Bütün ressamlara açık bir yarışma düzenlenir. Yarışma değil de adeta bir festival. Belirlenen tarihte yapılan resimler sergilenecek ve bir hayır kurumu adına satışa sunulacak. Yapılacak resimler içinde bir konu belirlenmiş: HUZUR. Ressamlar resimlerinde Huzuru canlandıracaklarmış.

Pek çok sanatçı bu organizasyona katılmış ve gelen tablolar davetlilerin görüşüne sunulmuş. Neler yokmuş neler. Genellikle doğa görüntüleri ön plana çıkıyormuş.

Yemyeşil ormanlar, sakin sakin akan dereler, deniz kenarında kumdan kuleler yapan çocuklar. Rengarenk çiçeklerin açtığı bahçe içindeki kameriyede karşılıklı oturmuş kahve içen yaşlı çift.
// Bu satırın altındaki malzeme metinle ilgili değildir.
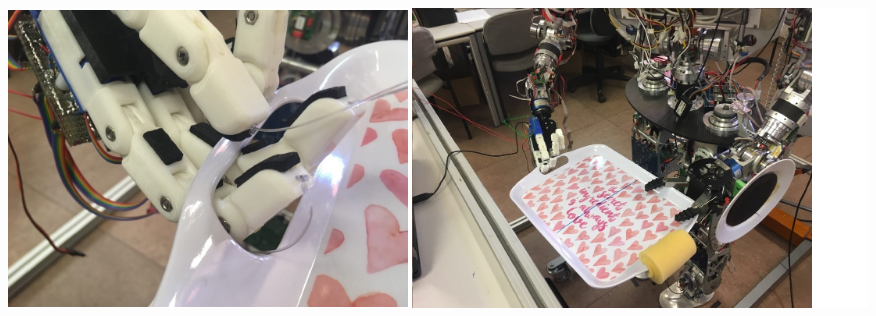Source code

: <img src="./tray_3finger(1).jpg" width="400" align="center">    <img src="./tray_3finger(2).jpg" width="400" align="center">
Bir başka tablo sakin sularıyla bir göl resmi, üzerine çevresindeki dağların gölgesi düşmüş, gökyüzünün mavisi vurmuş. Kıyısına dikkatle bakınca bir kulübe görülüyormuş. Bir penceresi de açık olan bu şirin yapının bacasından ince bir duman yükseliyor ve içerdeki yaşamı yansıtıyormuş.

Bu tabloyu önemli bir bağış yaparak satın alan sanatsever, beraber geldiği saygın bilge kişinin satın aldığı tabloyu merak etmiş.  Baktığında merakı daha çok artmış. Oldukça ilginç bir resimmiş. Ön planda dağlar varmış ama dik ve keskin kayalıklardan oluşmuş ürküntü veren dağlar. Gökyüzü ise kara bulutlarla kaplıymış. Şimşekler ve yağan sağanak yağmur kapkaranlık bir hava yaratmış. Diğerlerinden çok farklı imiş.

Şaşkınlığını gizleyemeyen bilge adamın arkadaşı sormuş: “Üstat huzur bunun neresinde?” Yaşlı adam bakmış, gülümsemiş, elini kaldırıp parmağını bir noktaya yöneltmiş “burada” demiş. İşaret ettiği yerde sarp kayalıkların arasındaki bir oyukta küçük bir kuş yuvası varmış. O korkunç fırtınanın içinde bir sığırcık o yuvada sakince oturuyormuş.

Bilge adam devam etmiş “ Huzur her türlü gürültüden, zorluklardan uzakta bulduğumuz şey değildir. Huzur en kötü ve zor durumlarda bile sakin olabilme ve bunu koruyabilmenin yoludur. Gerçek huzur işte budur.”

Buda da diyor k: Gürültü ve patırtının ortasında sükunetle dolaş. Sessizliğin içinde huzur bulduğunu unutma.

Huzurlu olmak için Dale Carnegie’nin şu sözünü de unutmayalım; Eğer yarım asırlık hayat bana bir şey öğretmişse şunu öğretmiştir, huzuru size kendinizden başka kimse sağlayamaz.